One of this week’s viral stories involves two young women whose names most people surely don’t know. Mariana Varela and Fabiola Valentin, who in a beauty pageant in 2020 won the titles of Miss Argentina and Miss Puerto Rico respectively, announced in a joint Instagram post that they got married last Friday.
The announcement of the marriage was broadcast in several major media in the United States and around the world. “After reaching the pageant’s top 10, the two beauty queens seemed to remain close friends on social media,” CNN reported Thursday. “What fans didn’t know was that they were secretly dating all the time.”
Without exception, the writers shot it as a feel-good story – and, of course, it is. Weddings are happy occasions. Love is beautiful. Two women finding queer sex and romance in a place where gender nonconformity will die is an undeniable triumph.
But as it spread, the story also started to make me feel a little crazy. No one seemed to want to acknowledge the unseemly impulses behind our gaping fascination. Forgive me, because he’s about to feel a little worse here.
Beauty pageants are business, and particularly vulgar. They have never been so meaningless and irrelevant as they are today, when any sexy person can become an Instagram influencer without setting foot on a casino scene. Yet dozens of media outlets are gullible with the titles of these women as if they hold political office or something, and as if we all know what “Miss Argentina” means. We don’t: As long as the titles “Miss Argentina” and “Miss Puerto Rico” mean anything to you, you’re probably thinking of a Miss Universe contestant. To make things even dumber, the two women met at the Miss Grand International pageant, not even one of the “Big Four” pageants.
So let’s put it on the table. The only reason the Varela-Valentine nuptials interest everyone is that it feels like a surprise, and it’s only a surprise because of some homophobic instinct. We are slightly perplexed when we discover that conventionally attractive and hyper-feminine women are queer, especially when they are conventionally attractive and hyper-feminine enough to win competitions based entirely on those two qualities. These women built their careers by molding themselves into the ideal female form determined, in large part, by male desire – and ended up desiring themselves.
It shouldn’t be surprising that two sexy people from the same industry discovered they had a lot in common and fell in love. But because of our stereotypes of what queer women look like, it is.

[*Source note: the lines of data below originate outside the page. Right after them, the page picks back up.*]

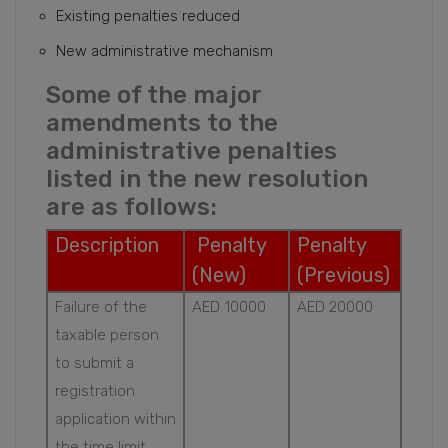
Existing penalties reduced
New administrative mechanism
Some of the major
amendments to the
administrative penalties
listed in the new resolution
are as follows:
Description
Penalty
Penalty
(New)
(Previous)
Failure of the
AED 10000
AED 20000
taxable person
to submit a
registration
application within
the time limit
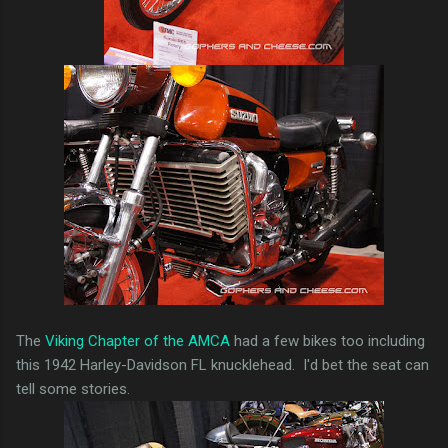
The
Viking Chapter of the AMCA
had a few bikes too including
this 1942 Harley-Davidson FL knucklehead. I'd bet the seat can
tell some stories.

Nor do we expect queer women to embrace the bodily fascism of the pageant circuit as eagerly as segments of gay male culture embrace gym addiction, youth worship, and strength-enhancing drugs. performance. This presumption has a bit more meat behind it, and that’s the most interesting part of this viral news, in my opinion. Lesbians have been at the forefront of movements for fat positivity and against the idea that a woman’s worth can be measured by her aesthetic appeal. Now, we choose to celebrate the story of two queer women who instead tied their fortunes to an institution that enthusiastically replicates this exact model of one-dimensional female worth.
Therein lies another facet of the viral titillation this story inspired. As the Bachelor contestants in Australia and Vietnam who allegedly fell in love with each other instead of the men at the center of the show, Varela-Valentin’s story traveled on sentiment (unacknowledged, again, by the journalists) that these two women have hitherto been sexually available to men, as evidenced by their participation in sexist beauty pageants, and have now turned their backs on this sex market in a shocking and vaguely deceitful way. (There were a few nonsense social media chatter to that effect.) Several news outlets called their marriage a “twist.”
What’s the twist here? Is the twist that they were supposed to be straight, and aren’t? That they were competitors in a pageant and are now…partners in life? That they were doing a great job of being locked up and are now out? The putatively gleeful revelation that they were lovers all along, even though they pretended to be pals in their Instagram posts for two years, doesn’t warm my heart. I find that terribly sad.
The prospect of beauty pageants becoming hotbeds of lesbian love – and the media watching them avidly as a result, being forced to pretend that the love lives of contestants in a second-rate pageant franchise are somehow worthy of interest – strikes me as the end of something. Is this the nail in the coffin of heterosexuality, whose penultimate bastion of shameless reverence is finally going gay? Or should it mark a shift towards homo-pessimism, as queer women begin to openly occupy increasingly extreme positions within the infrastructure of gender conformity and institutionalized expressions of straight male desire? I will leave it to the judges of the swimsuit part to decide.